We’ve experienced unreal bugs (trust me, the Louisiana black flies would have eaten those Texas mosquitoes for lunch), torrential rain, dust, heat, cold (“Can’t anyone turn down the f’ing air conditioning?”), lack of sleep, lousy food (try eating shelter MRE’s, or meals-ready-to-eat, for a few days in a row), high winds, REALLY scary tall bridges, high winds combined with scary tall bridges, run out of smokes, run out of money (there were some payroll screw-up’s – thankfully generally resolved this morning), come down with summer colds (I always seem to be among the first to catch colds but on this assignment EVERYONE on our team came down with a cold), and met our share of humanity that were getting on our nerves.

At the same time we have experienced some of the best of humanity under some really trying circumstances. We have been hanging with folks from Louisiana and Texas who have lost their homes or who could not return to their homes because of mandatory evacuations, and by and large there is a certain dignity that I wish that I saw more of elsewhere. Like online, but that’s beside the point.

And despite some of the moaning and bitchin’ I see a lot of folks, from FEMA and from other organizations, doing their best to bring help to people as quickly as possible. Yes, there are shortages and yes, there were some miscalculations. But everyone in the field is working long hours to bring as much help to as many people as possible. Prima donnas are few and far between.

All in all, this has been a great experience. While Ike and Gustav have broken a lot of hearts, it’s great to see good people pulling together to get back on their feet.

And those celebrities and good meals?

So far the politicians haven’t shown up although there have been rumors.

And the media is banned from the shelters for privacy reasons. So other than a reporter or two in the parking lot, we see them but NEVER talk to them.

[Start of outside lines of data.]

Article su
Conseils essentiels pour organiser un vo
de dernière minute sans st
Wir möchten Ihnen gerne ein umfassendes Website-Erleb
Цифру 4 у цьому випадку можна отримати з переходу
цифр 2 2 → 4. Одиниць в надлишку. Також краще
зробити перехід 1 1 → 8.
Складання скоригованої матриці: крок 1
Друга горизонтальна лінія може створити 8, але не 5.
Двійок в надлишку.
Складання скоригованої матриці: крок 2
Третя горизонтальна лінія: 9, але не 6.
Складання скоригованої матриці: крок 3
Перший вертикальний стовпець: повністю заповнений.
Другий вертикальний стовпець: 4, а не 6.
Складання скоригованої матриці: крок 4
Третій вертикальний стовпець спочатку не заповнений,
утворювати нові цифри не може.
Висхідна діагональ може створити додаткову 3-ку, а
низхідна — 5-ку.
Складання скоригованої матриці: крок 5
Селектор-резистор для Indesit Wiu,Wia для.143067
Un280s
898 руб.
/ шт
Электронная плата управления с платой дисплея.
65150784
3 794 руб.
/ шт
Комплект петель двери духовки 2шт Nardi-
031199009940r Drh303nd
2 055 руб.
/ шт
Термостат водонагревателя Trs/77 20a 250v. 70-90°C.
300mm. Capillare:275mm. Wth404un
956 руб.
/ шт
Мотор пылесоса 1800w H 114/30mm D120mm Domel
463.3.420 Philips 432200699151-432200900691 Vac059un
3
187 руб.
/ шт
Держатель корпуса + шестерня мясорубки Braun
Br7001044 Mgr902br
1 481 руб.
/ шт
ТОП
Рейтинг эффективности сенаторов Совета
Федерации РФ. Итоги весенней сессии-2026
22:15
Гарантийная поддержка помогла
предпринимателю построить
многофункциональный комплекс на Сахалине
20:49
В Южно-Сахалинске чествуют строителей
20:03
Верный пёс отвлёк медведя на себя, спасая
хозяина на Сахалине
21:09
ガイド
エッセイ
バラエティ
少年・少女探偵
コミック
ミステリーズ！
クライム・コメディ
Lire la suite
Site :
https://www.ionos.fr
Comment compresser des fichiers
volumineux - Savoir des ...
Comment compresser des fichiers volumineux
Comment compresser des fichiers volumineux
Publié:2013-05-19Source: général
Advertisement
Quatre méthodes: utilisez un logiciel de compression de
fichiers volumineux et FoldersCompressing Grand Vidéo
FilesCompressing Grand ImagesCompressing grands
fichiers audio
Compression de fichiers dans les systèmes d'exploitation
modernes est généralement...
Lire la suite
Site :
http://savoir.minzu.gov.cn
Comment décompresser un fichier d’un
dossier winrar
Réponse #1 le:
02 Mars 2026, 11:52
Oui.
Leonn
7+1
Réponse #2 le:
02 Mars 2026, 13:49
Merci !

And fine dining? Deb and I make a habit of eating well each night if possible. After all, hitting the restaurants is about the only break that we get. In New Orleans we were fortunate enough to be able to have some great meals in the French Quarter. But trust me; if you’ve been eating the infamous shelter MRE’s on a regular basis then you begin to have renewed sympathy for anyone stuck in a disaster relief shelter. As a little lady in Louisiana whispered to me in warning about the MREs, “Don’t touch the chewing gum – that’s a laxative.” That pretty well sums up the ups and downs of disaster relief work – at least the food is free, even if the contents are a bit of a mystery.